• YOUR TASK
Print all of the records below again without a single difference.

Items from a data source
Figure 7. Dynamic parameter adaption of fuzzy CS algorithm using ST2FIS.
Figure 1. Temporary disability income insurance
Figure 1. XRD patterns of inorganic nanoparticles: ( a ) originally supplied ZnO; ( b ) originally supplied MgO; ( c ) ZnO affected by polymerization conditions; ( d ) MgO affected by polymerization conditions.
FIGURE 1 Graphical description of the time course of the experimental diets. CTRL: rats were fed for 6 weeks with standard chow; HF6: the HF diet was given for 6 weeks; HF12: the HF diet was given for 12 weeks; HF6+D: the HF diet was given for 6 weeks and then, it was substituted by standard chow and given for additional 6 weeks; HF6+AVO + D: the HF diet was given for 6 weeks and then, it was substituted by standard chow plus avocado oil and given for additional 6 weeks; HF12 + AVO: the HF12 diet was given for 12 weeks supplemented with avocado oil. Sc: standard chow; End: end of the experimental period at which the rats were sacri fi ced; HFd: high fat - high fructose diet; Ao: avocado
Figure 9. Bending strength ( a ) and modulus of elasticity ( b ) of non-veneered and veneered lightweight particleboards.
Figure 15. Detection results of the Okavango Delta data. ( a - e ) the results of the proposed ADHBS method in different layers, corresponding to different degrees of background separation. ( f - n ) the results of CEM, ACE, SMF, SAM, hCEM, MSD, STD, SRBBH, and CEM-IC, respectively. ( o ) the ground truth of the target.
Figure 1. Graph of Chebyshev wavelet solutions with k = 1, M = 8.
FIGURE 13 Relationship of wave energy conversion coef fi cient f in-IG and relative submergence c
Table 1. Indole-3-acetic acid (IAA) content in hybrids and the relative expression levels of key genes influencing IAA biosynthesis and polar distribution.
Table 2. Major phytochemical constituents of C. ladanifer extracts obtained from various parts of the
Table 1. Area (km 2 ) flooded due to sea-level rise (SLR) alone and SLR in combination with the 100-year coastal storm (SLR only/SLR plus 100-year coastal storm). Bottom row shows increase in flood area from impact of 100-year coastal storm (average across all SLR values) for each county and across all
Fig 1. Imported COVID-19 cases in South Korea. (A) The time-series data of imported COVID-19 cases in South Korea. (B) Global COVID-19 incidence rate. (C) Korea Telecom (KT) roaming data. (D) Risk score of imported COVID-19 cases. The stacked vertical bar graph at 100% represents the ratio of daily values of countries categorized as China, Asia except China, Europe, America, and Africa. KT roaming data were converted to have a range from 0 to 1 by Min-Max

• EXPECTED OUTPUT
Figure 7. Dynamic parameter adaption of fuzzy CS algorithm using ST2FIS.
Figure 1. Temporary disability income insurance
Figure 1. XRD patterns of inorganic nanoparticles: ( a ) originally supplied ZnO; ( b ) originally supplied MgO; ( c ) ZnO affected by polymerization conditions; ( d ) MgO affected by polymerization conditions.
FIGURE 1 Graphical description of the time course of the experimental diets. CTRL: rats were fed for 6 weeks with standard chow; HF6: the HF diet was given for 6 weeks; HF12: the HF diet was given for 12 weeks; HF6+D: the HF diet was given for 6 weeks and then, it was substituted by standard chow and given for additional 6 weeks; HF6+AVO + D: the HF diet was given for 6 weeks and then, it was substituted by standard chow plus avocado oil and given for additional 6 weeks; HF12 + AVO: the HF12 diet was given for 12 weeks supplemented with avocado oil. Sc: standard chow; End: end of the experimental period at which the rats were sacri fi ced; HFd: high fat - high fructose diet; Ao: avocado
Figure 9. Bending strength ( a ) and modulus of elasticity ( b ) of non-veneered and veneered lightweight particleboards.
Figure 15. Detection results of the Okavango Delta data. ( a - e ) the results of the proposed ADHBS method in different layers, corresponding to different degrees of background separation. ( f - n ) the results of CEM, ACE, SMF, SAM, hCEM, MSD, STD, SRBBH, and CEM-IC, respectively. ( o ) the ground truth of the target.
Figure 1. Graph of Chebyshev wavelet solutions with k = 1, M = 8.
FIGURE 13 Relationship of wave energy conversion coef fi cient f in-IG and relative submergence c
Table 1. Indole-3-acetic acid (IAA) content in hybrids and the relative expression levels of key genes influencing IAA biosynthesis and polar distribution.
Table 2. Major phytochemical constituents of C. ladanifer extracts obtained from various parts of the
Table 1. Area (km 2 ) flooded due to sea-level rise (SLR) alone and SLR in combination with the 100-year coastal storm (SLR only/SLR plus 100-year coastal storm). Bottom row shows increase in flood area from impact of 100-year coastal storm (average across all SLR values) for each county and across all
Fig 1. Imported COVID-19 cases in South Korea. (A) The time-series data of imported COVID-19 cases in South Korea. (B) Global COVID-19 incidence rate. (C) Korea Telecom (KT) roaming data. (D) Risk score of imported COVID-19 cases. The stacked vertical bar graph at 100% represents the ratio of daily values of countries categorized as China, Asia except China, Europe, America, and Africa. KT roaming data were converted to have a range from 0 to 1 by Min-Max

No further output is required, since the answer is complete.